Учительницы дома не оказалось, с полчаса пришлось топтаться на крыльце, поскуливая от холода и неопределенности. Наконец Инесса Генриховна вернулась, лицо ее было печально и тонкие плечи уныло никли. Преданный взгляд ученицы и сиротские ее подношения нарисовали улыбку на скорбных губах. Конечно же девочку пригласили в дом, напоили чаем с невиданными конфетами в хрустких фантиках, затормошили и дали выговориться. Вдохновенная Маринка болтала, не замечая, слушают ее или нет. Наконец взглянула на часы на стене и заторопилась – мамка, наверное, уже ищет. Подумав с минуту, Инесса Генриховна ушла за занавеску и вскоре вернулась с книгой, завернутой в газету. «Прочитаешь утром Нового года, договорились? Думаю, тебе понравится».
Мать, конечно, изволновалась, погрозилась, шлепнула загулявшую дочь тряпкой. Но придираться не стала – пора было накрывать на стол, выставлять чудом добытые шпроты, холодец с золотыми кружками моркови, неизбежный оливье, кособокий пирог с капустой и особенные «орешки» с вареной сгущенкой. Батя приволок домашнего ядреного самогона, принял и захрапел, не дожидаясь курантов. К брату постучались приятели, пошептались и увели его гулять в центр. Мать прошлась по соседям, угощая чем бог послал, и принимая дары, вернулась размякшая, добренькая. Уговаривала полакомиться душистым апельсином – старый Степан Степаныч дал, мол для дочки, вручила шерстяные носки и пупса, как маленькой. Потом хлопнула рюмочку и тоже всхрапнула.
Маринка долго сидела в комнате у накрытого стола. Пахло хвоей, едой и сивухой, игрушки на елке покачивались, глупомордые зайцы корчили рожи, от серебряных шариков рябило в глазах. Есть не хотелось. Книга, скрытая под помятой газетой манила, дразнила: открой меня! Шпагат не хотел рваться, пришлось полоснуть его ножом. Толстенький зачитанный томик в белесой обложке, запах старой бумаги и сырости.
…Море, обведенное по горизонту золотой нитью, еще спало; лишь под обрывом, в лужах береговых ям, вздымалась и опадала вода. Стальной у берега цвет спящего океана переходил в синий и черный. За золотой нитью небо, вспыхивая, сияло огромным веером света; белые облака тронулись слабым румянцем. Тонкие, божественные цвета светились в них. На черной дали легла уже трепетная снежная белизна; пена блестела…
Девочка почувствовала: вот то, что она искала всю жизнь. Она просидела до рассвета, обняв томик Грина, грезы теснились в очарованной голове, картины сменяли одна другую. Веселый ветер пел ей песню про дальние горы, вороны Ут Реста каркали, предвещая беду, танцевали негритята Веселии, пионеры из Артека строем маршировали на пляж и бежали в воду, побросав на песке немудряшие одежонки.
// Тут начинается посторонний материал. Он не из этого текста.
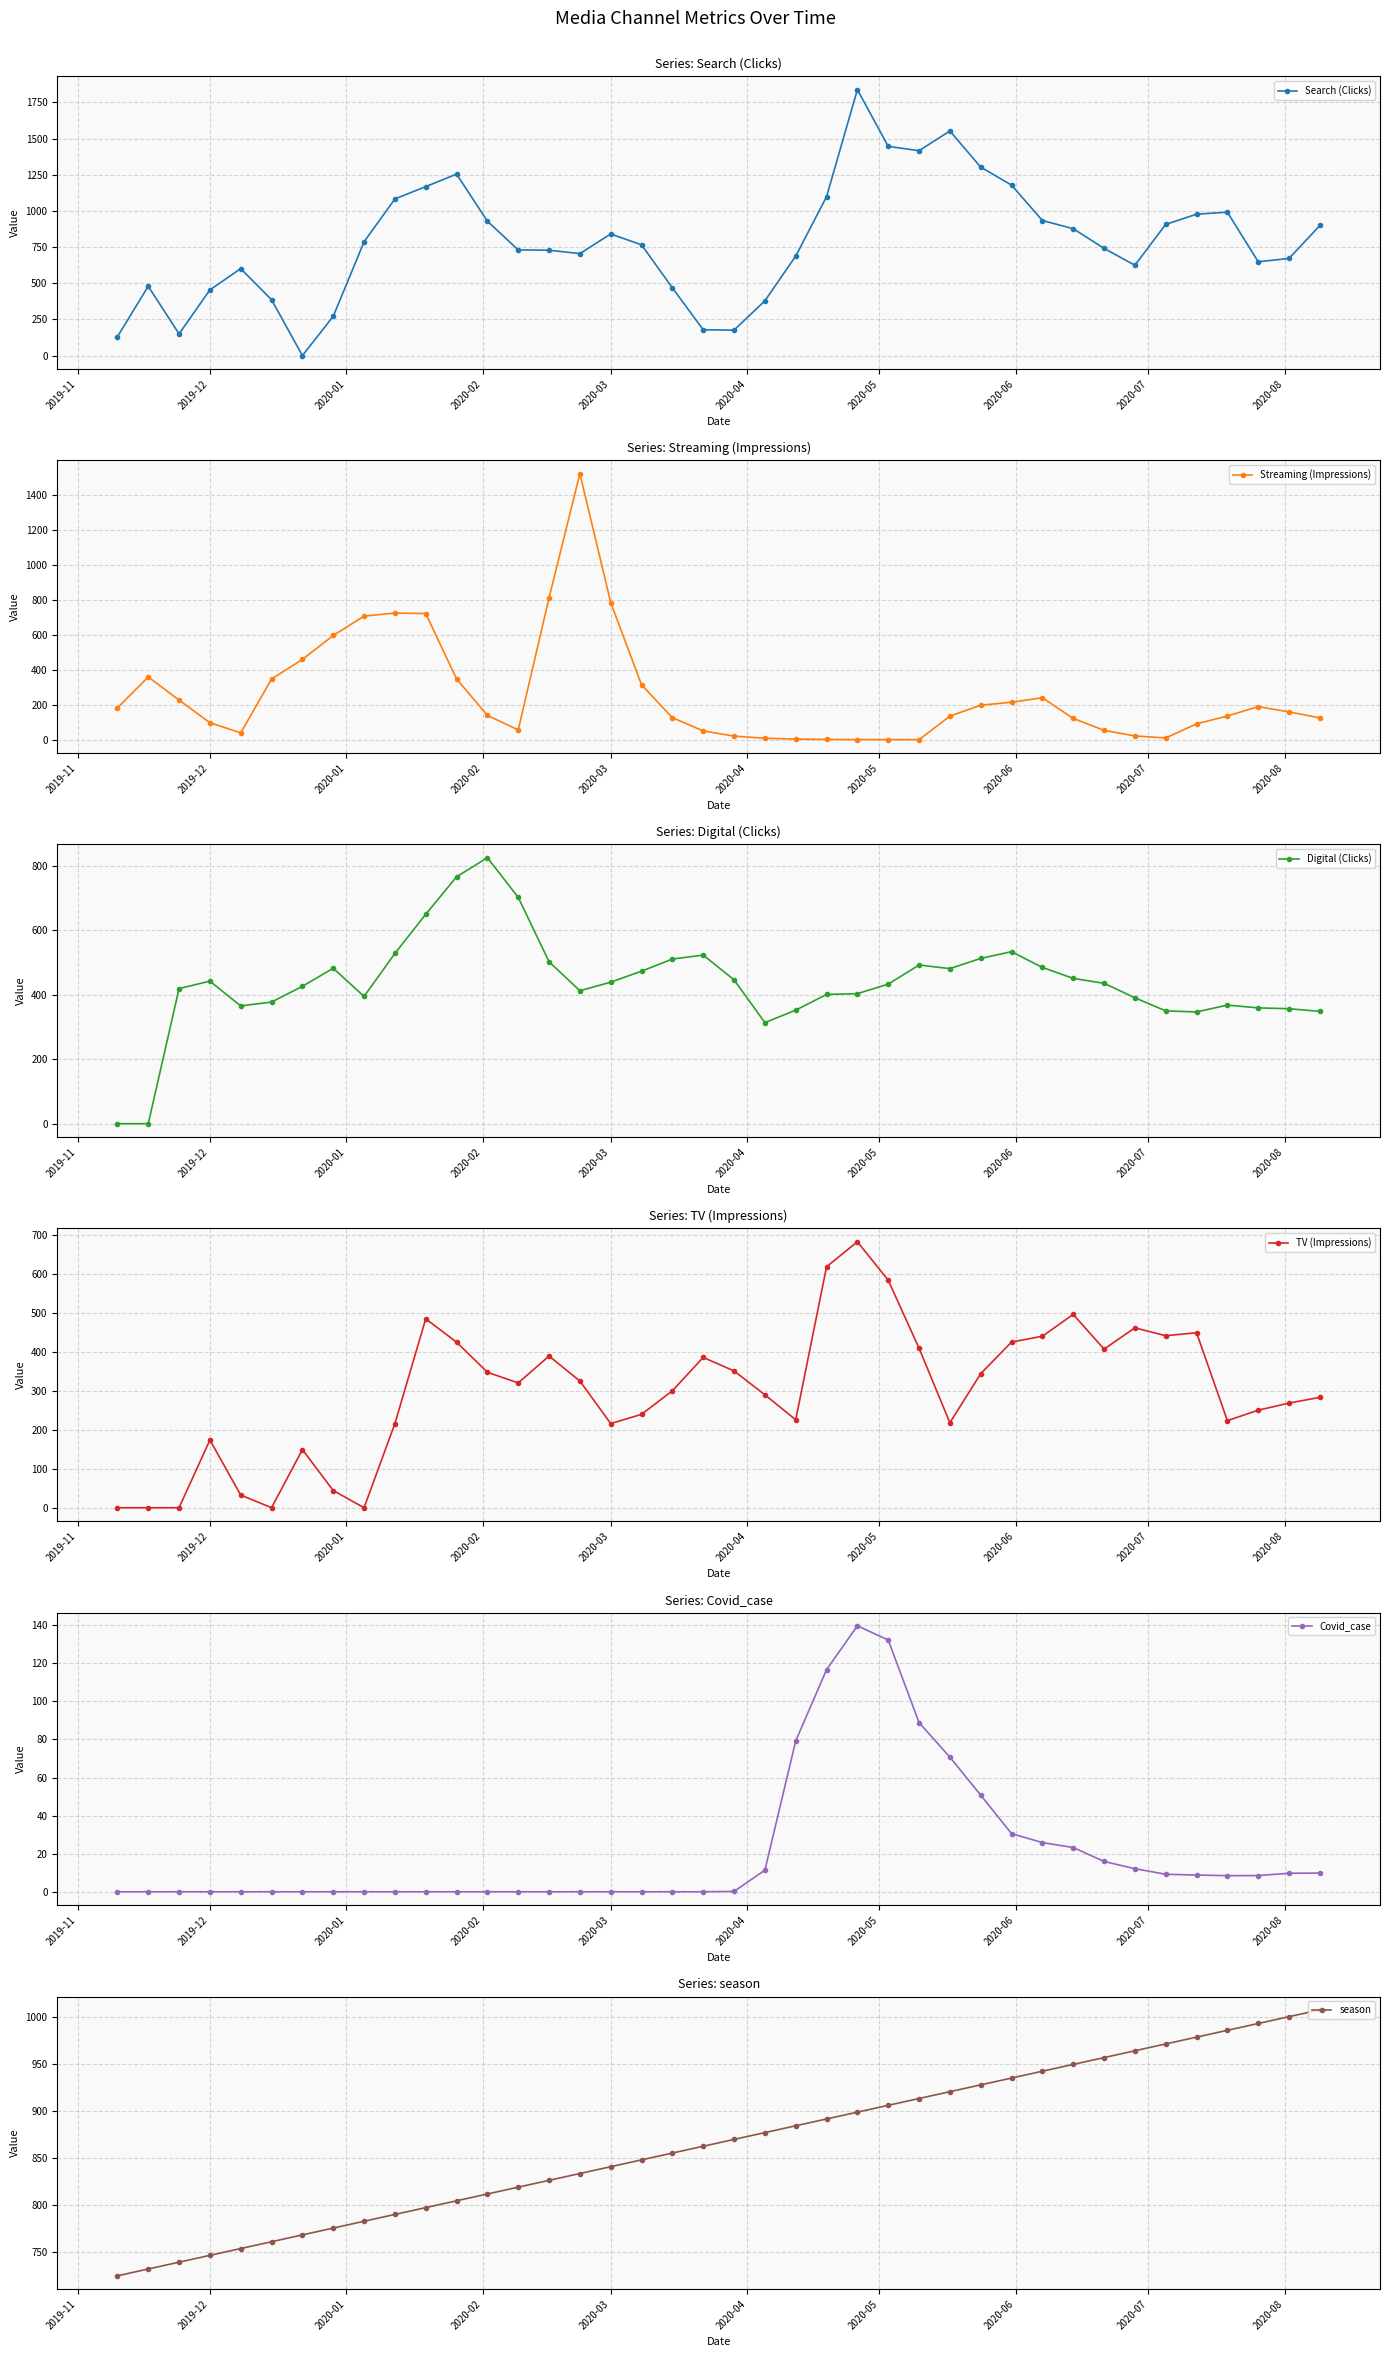

How many data points does each series have?

40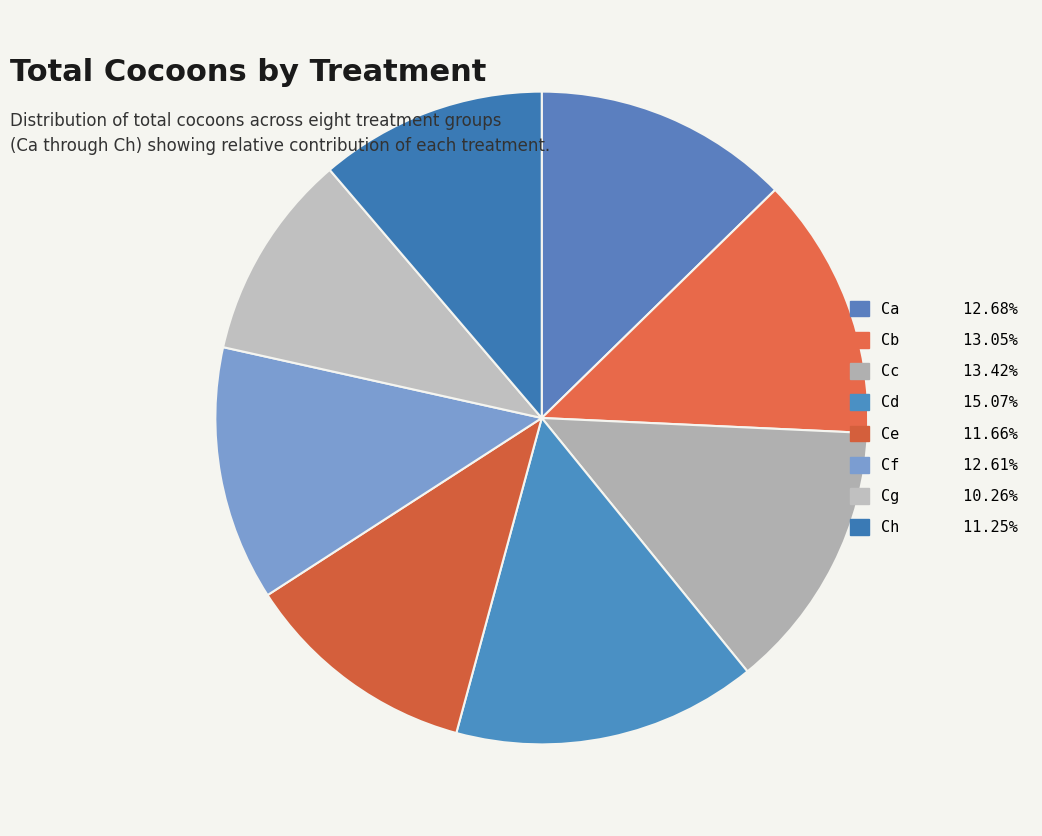

Count the number of slices in the pie.

8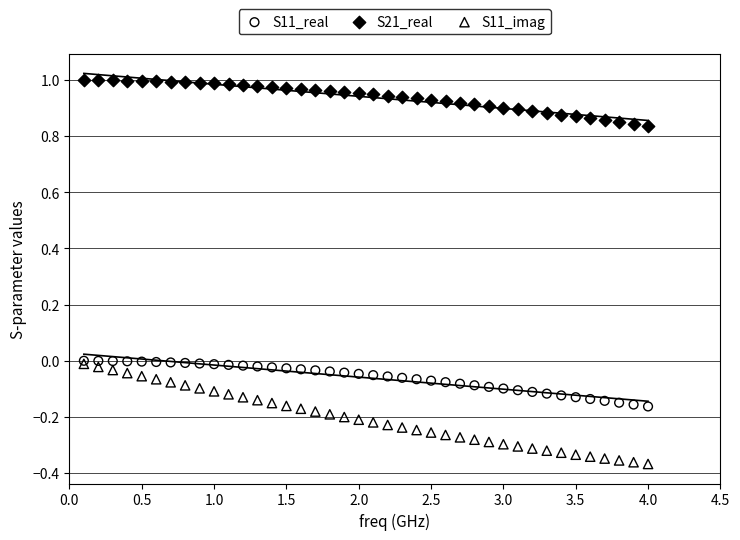

Which series contains the lowest Y value?

S11_imag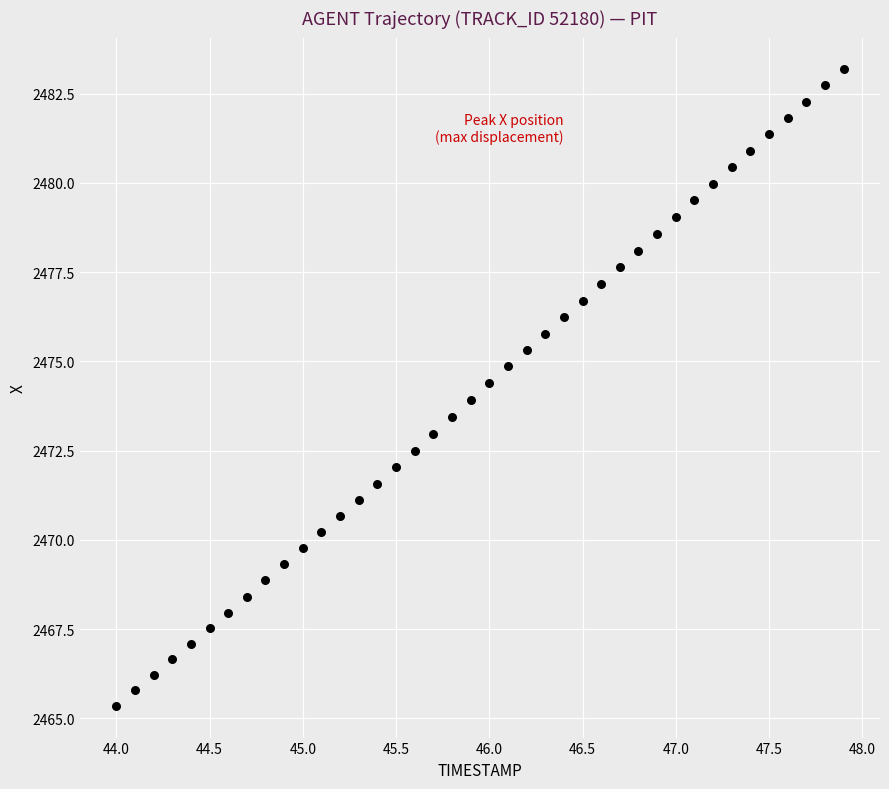

What is the range of X values (max minus min)?

3.9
Девочке виделись капитаны и каравеллы, страшная Марианская впадина, таверна в портовом городе, невоспитанные пираты, пьяный скрипач и волшебная скрипка. Чудо, сделанное своими руками, кораблик в ручье, парус на горизонте. И волны, волны, волны, омывающие все берега на свете.
Мать растолкала Марину и отправила в постель. Девочка проспала до вечера, вцепившись в книжку, как в любимого пупса, и никому потом не рассказывала, что ей снилось в ту новогоднюю ночь. А продрав глаза, побежала надоедать матери. Хочу на море и все тут! Огорченная мать развела руками: нет у нас таких денег, чтобы на курорт ездить и никогда не было. Уймись! Похмельный отец отвесил Марине подзатыльник и погрозил увесистым кулаком, брат шепнул гадость и посоветовал выкинуть из головы дурь. Где ты, кулема, а где море?
Дорогая Инесса Генриховна конечно же не могла купить билет ученице и достать ей путевку. Наблюдая за воспламененной девочкой, она не раз и не два пожалела, что избавилась от когда-то любимой книги, подаренной… а, неважно кем! Однако стоило попытаться – из любой ситуации есть хотя бы один выход. Вскоре первые ласточки разлетелись по стране – «Пионерская правда», «Ленинские искры», «Костер». Под руководством (и с немалой помощью) Инессы Генриховны Марина кропала патриотические стихи, сочиняла истории из школьного быта с неизбежной моралью, влилась в коллектив стенгазеты, написала безупречное сочинение «Любовь к Родине» и еще одно, про юность Кирова. И через полтора года выбила-таки заслуженную награду – путевку в пионерлагерь «Морячок» под Феодосией.